Skaggs Offers Alternative to Total Knee Replacement
By
Natalie Swallow
Story Created:
Feb 20, 2008
Story Updated:
Feb 20, 2008
With people living longer than they used to, many people's joints aren't withstanding that longer lifespan, causing them to need hip and knee replacements.
With the long recovery time associated with joint replacements, some avoid surgery altogether, but there’s a new alternative to total knee replacement that requires less recovery time.
In southwest Missouri, only two doctors at Skaggs Community Health Center in Branson even do the surgery.
The benefit for patients is a shorter recovery time and more of the original, undamaged part of the knee can remain, giving patients a more normal feeling of their knee.
For those who want to continue living more active lifestyles after knee surgery, this is a good option.
For Bob Glenn, 83 years of physical activity has finally taken its toll.
"I just wore out my knee, playing tennis, doing a lot of activity and age, it wore out," Glenn said.
Still, he rode his bike six to eight miles a day, up to the day before surgery. It's walking that's the problem for Glenn.
"It doesn't hurt whatsoever on bicycle because there's no jar when riding bicycle. It's when you walk that you get the jar that hurts the knee," Glenn said.

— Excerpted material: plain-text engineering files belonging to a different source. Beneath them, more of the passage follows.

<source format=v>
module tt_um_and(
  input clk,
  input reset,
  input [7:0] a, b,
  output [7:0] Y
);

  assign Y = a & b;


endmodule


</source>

For a guy who likes to walk through the Grand Canyon sight seeing with his wife, that soreness is a problem.
But, with arthritis in only two, rather than three parts, of his knee, a total knee replacement wasn't his only, or best, option.

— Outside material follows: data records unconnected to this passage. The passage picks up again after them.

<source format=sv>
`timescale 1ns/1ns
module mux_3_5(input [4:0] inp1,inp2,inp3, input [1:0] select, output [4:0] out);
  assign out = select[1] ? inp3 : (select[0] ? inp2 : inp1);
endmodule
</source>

Doctors instead did a bi-compartmental knee replacement using an implant called the Journey Deuce.
"It feels more like your normal knee, they recover quicker, less blood loss, and feels like normal knee. People do better with this. They get back to activity level quicker and feel like they can do more normal activities, than they would have with total knee," Dr. Lawrence Page of Skaggs Orthopedic Associates said.
So with less surgery and less recovery time, Bob Glenn can get back to his active lifestyle sooner.
"I hope to get back on bicycle like Dr. Page said. Get on bicycle, just as soon as I could get on it, I'm going to,” Glenn said. "I see no need of slowing down if the new knee works, we're going to do it."
Page expects his patient to be riding his bike in about two weeks, but probably not the six miles a day like he's used to right away.
Now, the Journey Deuce is not a right fit for everyone. Only those patients who have arthritis in only two of the three parts of the knee can get this procedure instead of a total knee replacement.